The developed ELISA method was used in an experimental field trial, where a linear (r = 0.889, p-value = 0.044) correlation was found between the DON content in wheat dust versus the DON content in wheat. More wheat and wheat dust samples need to be collected and analyzed to further increase the certainty of the obtained linear regression and to further prove the possibility of estimating the DON content in cereals through the determination of DON in dust.

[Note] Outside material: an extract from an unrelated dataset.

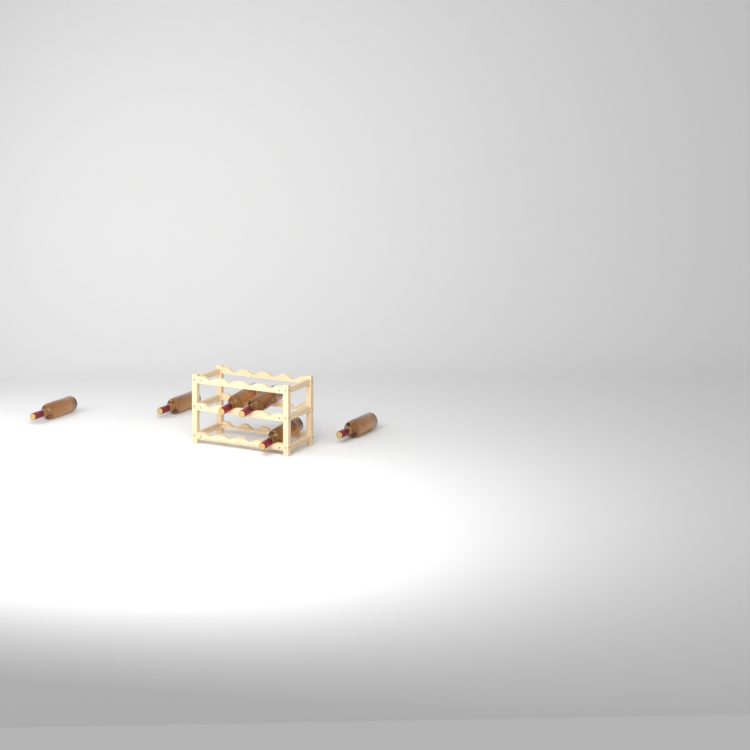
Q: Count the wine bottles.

The chemical composition results of wheat dust reveal that certain wheat dust samples can have a very high mineral content. As a high extraction volume (0.5 g dust in 25 mL water) was used, the concentration of these minerals and their influence on the developed immunoassay format can be considered as negligible.

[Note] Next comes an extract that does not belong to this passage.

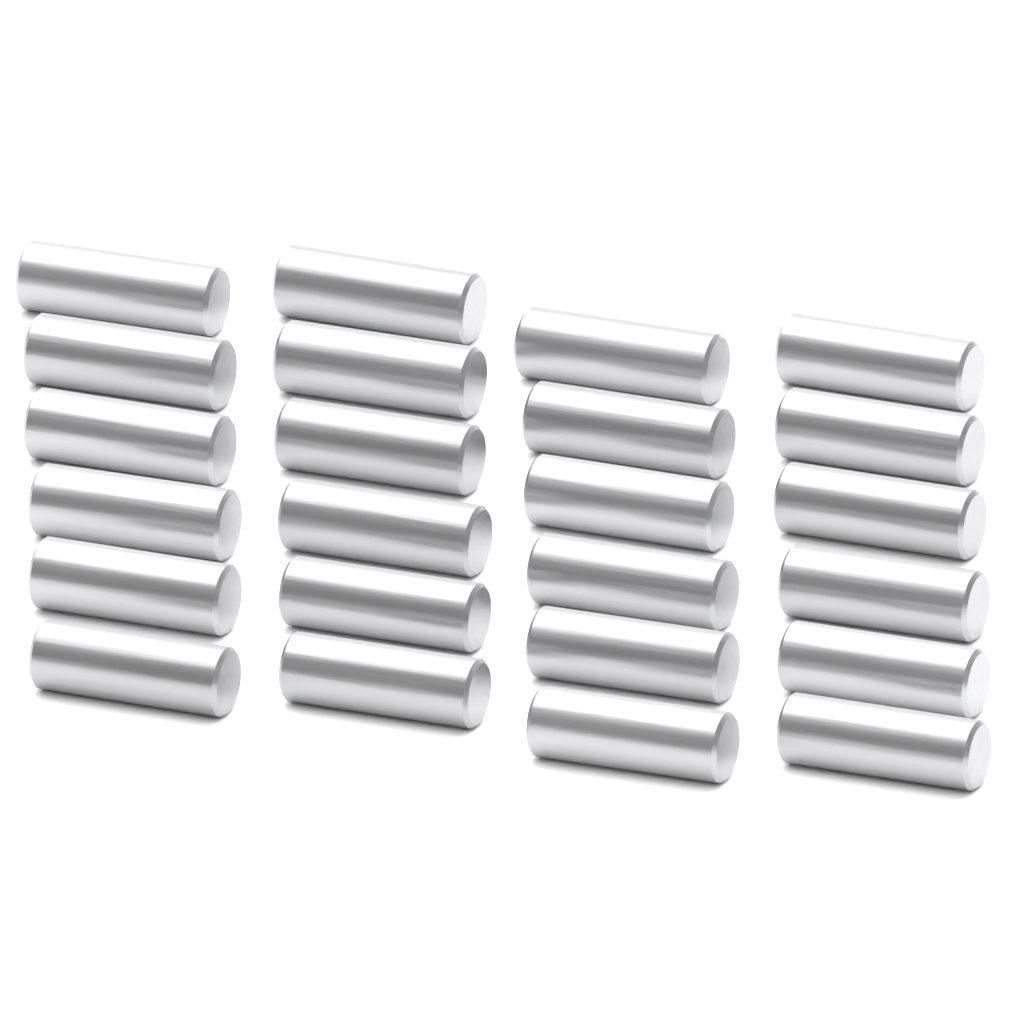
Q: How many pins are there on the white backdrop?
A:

In general, the sampling of dust and subsequent ELISA analysis can be considered as a fast and easy-to-use technique which can be performed on-site. BLI is an automated sensor and can be left unattended during all detection steps after adding the sample extracts. Individual assays took approximately 7.5 min to conduct, making it less time consuming than ELISA. The incorporation of BLI in a rapid biosensor for DON determination on the field looks promising.